EXERCISE BRIEF
Would you please copy all of the data exactly, skipping the images?

SOURCE RECORDS
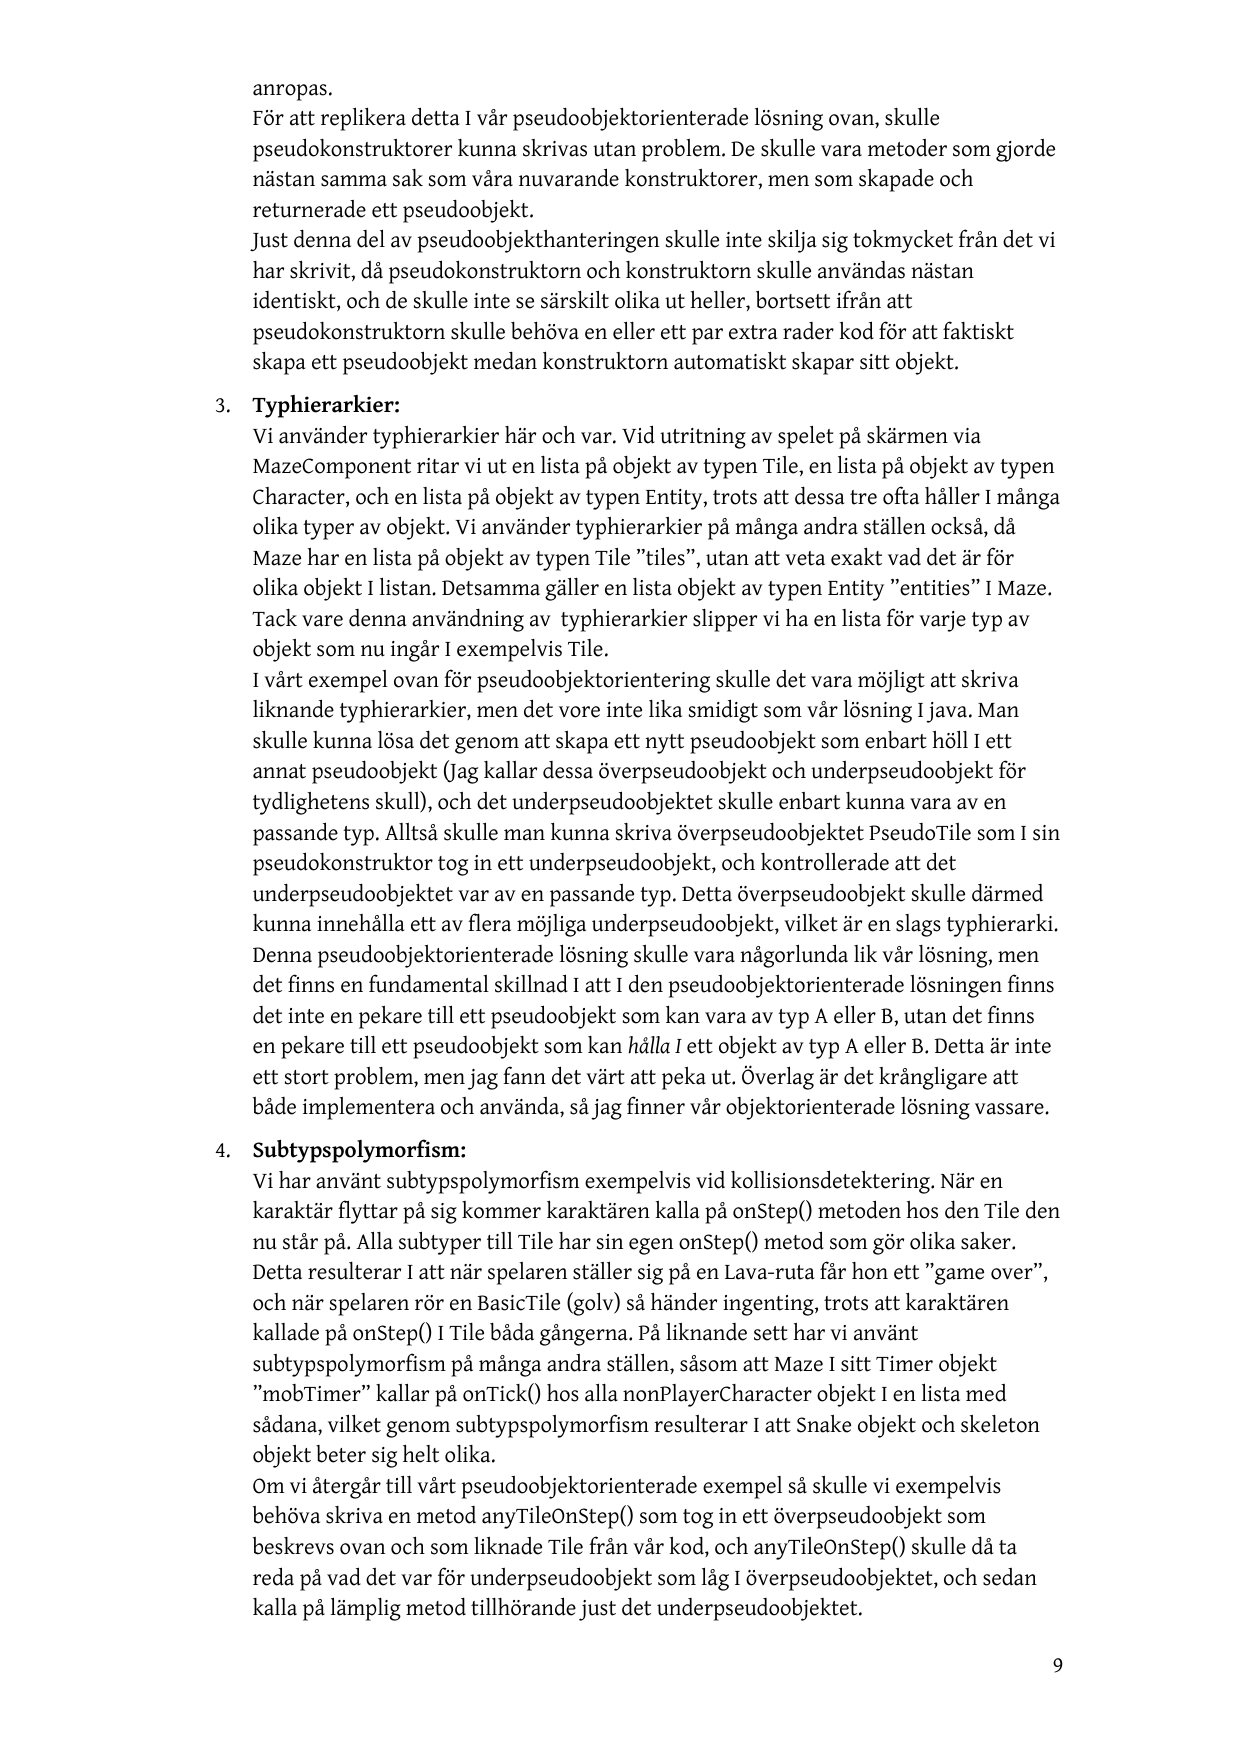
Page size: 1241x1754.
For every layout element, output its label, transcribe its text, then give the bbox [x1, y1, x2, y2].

list Typhierarkier: Vi använder typhierarkier här och var. Vid utritning av spelet på skärmen via MazeComponent ritar vi ut en lista på objekt av typen Tile, en lista på objekt av typen Character, och en lista på objekt av typen Entity, trots att dessa tre ofta håller I många olika typer av objekt. Vi använder typhierarkier på många andra ställen också, då Maze har en lista på objekt av typen Tile ”tiles”, utan att veta exakt vad det är för olika objekt I listan. Detsamma gäller en lista objekt av typen Entity ”entities” I Maze. Tack vare denna användning av typhierarkier slipper vi ha en lista för varje typ av objekt som nu ingår I exempelvis Tile. I vårt exempel ovan för pseudoobjektorientering skulle det vara möjligt att skriva liknande typhierarkier, men det vore inte lika smidigt som vår lösning I java. Man skulle kunna lösa det genom att skapa ett nytt pseudoobjekt som enbart höll I ett annat pseudoobjekt (Jag kallar dessa överpseudoobjekt och underpseudoobjekt för tydlighetens skull), och det underpseudoobjektet skulle enbart kunna vara av en passande typ. Alltså skulle man kunna skriva överpseudoobjektet PseudoTile som I sin pseudokonstruktor tog in ett underpseudoobjekt, och kontrollerade att det underpseudoobjektet var av en passande typ. Detta överpseudoobjekt skulle därmed kunna innehålla ett av flera möjliga underpseudoobjekt, vilket är en slags typhierarki. Denna pseudoobjektorienterade lösning skulle vara någorlunda lik vår lösning, men det finns en fundamental skillnad I att I den pseudoobjektorienterade lösningen finns det inte en pekare till ett pseudoobjekt som kan vara av typ A eller B, utan det finns en pekare till ett pseudoobjekt som kan hålla I ett objekt av typ A eller B. Detta är inte ett stort problem, men jag fann det värt att peka ut. Överlag är det krångligare att både implementera och använda, så jag finner vår objektorienterade lösning vassare. [215, 393, 1063, 1121]
list Subtypspolymorfism: Vi har använt subtypspolymorfism exempelvis vid kollisionsdetektering. När en karaktär flyttar på sig kommer karaktären kalla på onStep() metoden hos den Tile den nu står på. Alla subtyper till Tile har sin egen onStep() metod som gör olika saker. Detta resulterar I att när spelaren ställer sig på en Lava-ruta får hon ett ”game over”, och när spelaren rör en BasicTile (golv) så händer ingenting, trots att karaktären kallade på onStep() I Tile båda gångerna. På liknande sett har vi använt subtypspolymorfism på många andra ställen, såsom att Maze I sitt Timer objekt ”mobTimer” kallar på onTick() hos alla nonPlayerCharacter objekt I en lista med sådana, vilket genom subtypspolymorfism resulterar I att Snake objekt och skeleton objekt beter sig helt olika. Om vi återgår till vårt pseudoobjektorienterade exempel så skulle vi exempelvis behöva skriva en metod anyTileOnStep() som tog in ett överpseudoobjekt som beskrevs ovan och som liknade Tile från vår kod, och anyTileOnStep() skulle då ta reda på vad det var för underpseudoobjekt som låg I överpseudoobjektet, och sedan kalla på lämplig metod tillhörande just det underpseudoobjektet. [215, 1138, 1063, 1622]
list anropas. För att replikera detta I vår pseudoobjektorienterade lösning ovan, skulle pseudokonstruktorer kunna skrivas utan problem. De skulle vara metoder som gjorde nästan samma sak som våra nuvarande konstruktorer, men som skapade och returnerade ett pseudoobjekt. Just denna del av pseudoobjekthanteringen skulle inte skilja sig tokmycket från det vi har skrivit, då pseudokonstruktorn och konstruktorn skulle användas nästan identiskt, och de skulle inte se särskilt olika ut heller, bortsett ifrån att pseudokonstruktorn skulle behöva en eller ett par extra rader kod för att faktiskt skapa ett pseudoobjekt medan konstruktorn automatiskt skapar sitt objekt. [215, 75, 1063, 376]
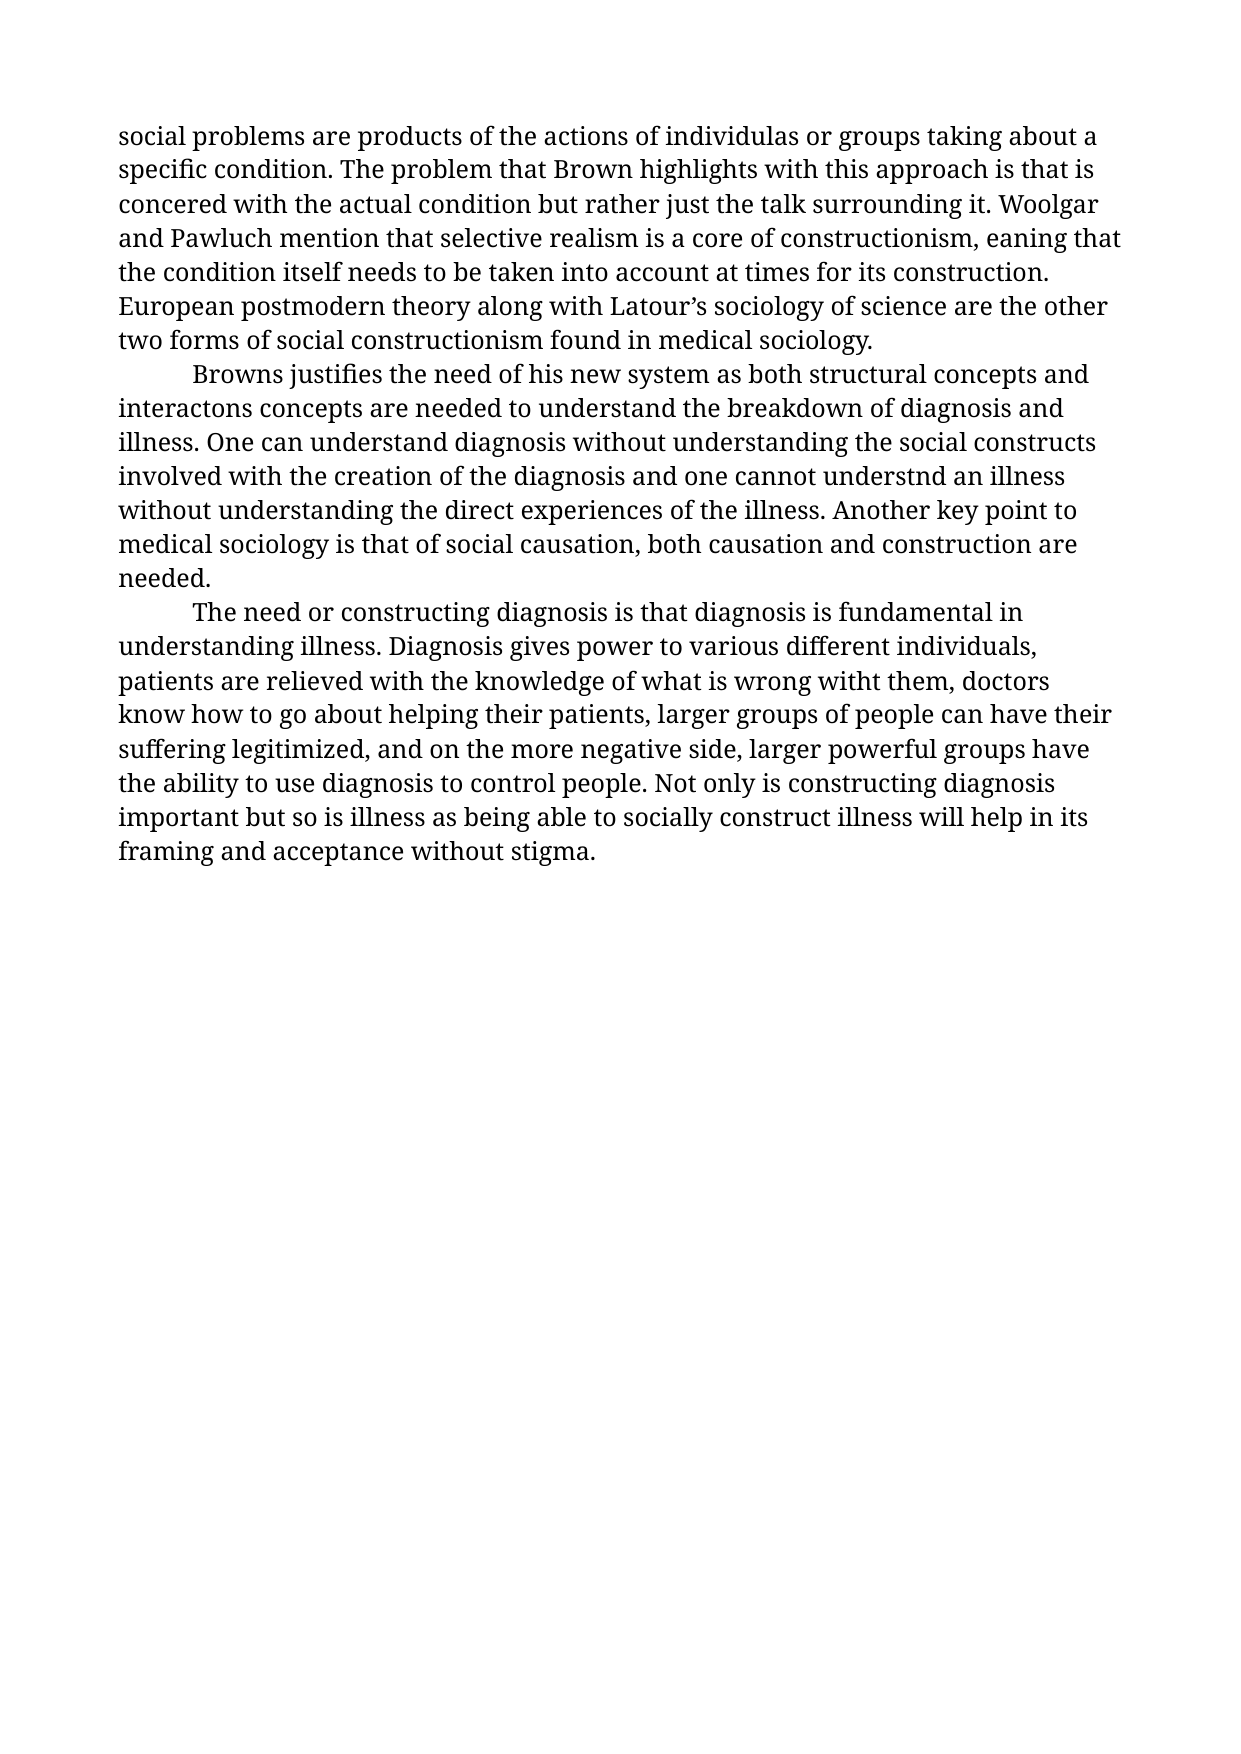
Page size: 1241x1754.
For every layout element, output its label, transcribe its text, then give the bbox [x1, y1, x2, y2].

text social problems are products of the actions of individulas or groups taking about a specific condition. The problem that Brown highlights with this approach is that is concered with the actual condition but rather just the talk surrounding it. Woolgar and Pawluch mention that selective realism is a core of constructionism, eaning that the condition itself needs to be taken into account at times for its construction. European postmodern theory along with Latour’s sociology of science are the other two forms of social constructionism found in medical sociology. Browns justifies the need of his new system as both structural concepts and interactons concepts are needed to understand the breakdown of diagnosis and illness. One can understand diagnosis without understanding the social constructs involved with the creation of the diagnosis and one cannot understnd an illness without understanding the direct experiences of the illness. Another key point to medical sociology is that of social causation, both causation and construction are needed. The need or constructing diagnosis is that diagnosis is fundamental in understanding illness. Diagnosis gives power to various different individuals, patients are relieved with the knowledge of what is wrong witht them, doctors know how to go about helping their patients, larger groups of people can have their suffering legitimized, and on the more negative side, larger powerful groups have the ability to use diagnosis to control people. Not only is constructing diagnosis important but so is illness as being able to socially construct illness will help in its framing and acceptance without stigma. [118, 118, 1122, 867]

EXERCISE OUTPUT
Page size: 1241x1754.
For every layout element, output its label, transcribe its text, then give the bbox [x1, y1, x2, y2].

list Typhierarkier: Vi använder typhierarkier här och var. Vid utritning av spelet på skärmen via MazeComponent ritar vi ut en lista på objekt av typen Tile, en lista på objekt av typen Character, och en lista på objekt av typen Entity, trots att dessa tre ofta håller I många olika typer av objekt. Vi använder typhierarkier på många andra ställen också, då Maze har en lista på objekt av typen Tile ”tiles”, utan att veta exakt vad det är för olika objekt I listan. Detsamma gäller en lista objekt av typen Entity ”entities” I Maze. Tack vare denna användning av typhierarkier slipper vi ha en lista för varje typ av objekt som nu ingår I exempelvis Tile. I vårt exempel ovan för pseudoobjektorientering skulle det vara möjligt att skriva liknande typhierarkier, men det vore inte lika smidigt som vår lösning I java. Man skulle kunna lösa det genom att skapa ett nytt pseudoobjekt som enbart höll I ett annat pseudoobjekt (Jag kallar dessa överpseudoobjekt och underpseudoobjekt för tydlighetens skull), och det underpseudoobjektet skulle enbart kunna vara av en passande typ. Alltså skulle man kunna skriva överpseudoobjektet PseudoTile som I sin pseudokonstruktor tog in ett underpseudoobjekt, och kontrollerade att det underpseudoobjektet var av en passande typ. Detta överpseudoobjekt skulle därmed kunna innehålla ett av flera möjliga underpseudoobjekt, vilket är en slags typhierarki. Denna pseudoobjektorienterade lösning skulle vara någorlunda lik vår lösning, men det finns en fundamental skillnad I att I den pseudoobjektorienterade lösningen finns det inte en pekare till ett pseudoobjekt som kan vara av typ A eller B, utan det finns en pekare till ett pseudoobjekt som kan hålla I ett objekt av typ A eller B. Detta är inte ett stort problem, men jag fann det värt att peka ut. Överlag är det krångligare att både implementera och använda, så jag finner vår objektorienterade lösning vassare. [215, 393, 1063, 1121]
list Subtypspolymorfism: Vi har använt subtypspolymorfism exempelvis vid kollisionsdetektering. När en karaktär flyttar på sig kommer karaktären kalla på onStep() metoden hos den Tile den nu står på. Alla subtyper till Tile har sin egen onStep() metod som gör olika saker. Detta resulterar I att när spelaren ställer sig på en Lava-ruta får hon ett ”game over”, och när spelaren rör en BasicTile (golv) så händer ingenting, trots att karaktären kallade på onStep() I Tile båda gångerna. På liknande sett har vi använt subtypspolymorfism på många andra ställen, såsom att Maze I sitt Timer objekt ”mobTimer” kallar på onTick() hos alla nonPlayerCharacter objekt I en lista med sådana, vilket genom subtypspolymorfism resulterar I att Snake objekt och skeleton objekt beter sig helt olika. Om vi återgår till vårt pseudoobjektorienterade exempel så skulle vi exempelvis behöva skriva en metod anyTileOnStep() som tog in ett överpseudoobjekt som beskrevs ovan och som liknade Tile från vår kod, och anyTileOnStep() skulle då ta reda på vad det var för underpseudoobjekt som låg I överpseudoobjektet, och sedan kalla på lämplig metod tillhörande just det underpseudoobjektet. [215, 1138, 1063, 1622]
list anropas. För att replikera detta I vår pseudoobjektorienterade lösning ovan, skulle pseudokonstruktorer kunna skrivas utan problem. De skulle vara metoder som gjorde nästan samma sak som våra nuvarande konstruktorer, men som skapade och returnerade ett pseudoobjekt. Just denna del av pseudoobjekthanteringen skulle inte skilja sig tokmycket från det vi har skrivit, då pseudokonstruktorn och konstruktorn skulle användas nästan identiskt, och de skulle inte se särskilt olika ut heller, bortsett ifrån att pseudokonstruktorn skulle behöva en eller ett par extra rader kod för att faktiskt skapa ett pseudoobjekt medan konstruktorn automatiskt skapar sitt objekt. [215, 75, 1063, 376]
Page size: 1241x1754.
For every layout element, output its label, transcribe its text, then give the bbox [x1, y1, x2, y2].

text social problems are products of the actions of individulas or groups taking about a specific condition. The problem that Brown highlights with this approach is that is concered with the actual condition but rather just the talk surrounding it. Woolgar and Pawluch mention that selective realism is a core of constructionism, eaning that the condition itself needs to be taken into account at times for its construction. European postmodern theory along with Latour’s sociology of science are the other two forms of social constructionism found in medical sociology. Browns justifies the need of his new system as both structural concepts and interactons concepts are needed to understand the breakdown of diagnosis and illness. One can understand diagnosis without understanding the social constructs involved with the creation of the diagnosis and one cannot understnd an illness without understanding the direct experiences of the illness. Another key point to medical sociology is that of social causation, both causation and construction are needed. The need or constructing diagnosis is that diagnosis is fundamental in understanding illness. Diagnosis gives power to various different individuals, patients are relieved with the knowledge of what is wrong witht them, doctors know how to go about helping their patients, larger groups of people can have their suffering legitimized, and on the more negative side, larger powerful groups have the ability to use diagnosis to control people. Not only is constructing diagnosis important but so is illness as being able to socially construct illness will help in its framing and acceptance without stigma. [118, 118, 1122, 867]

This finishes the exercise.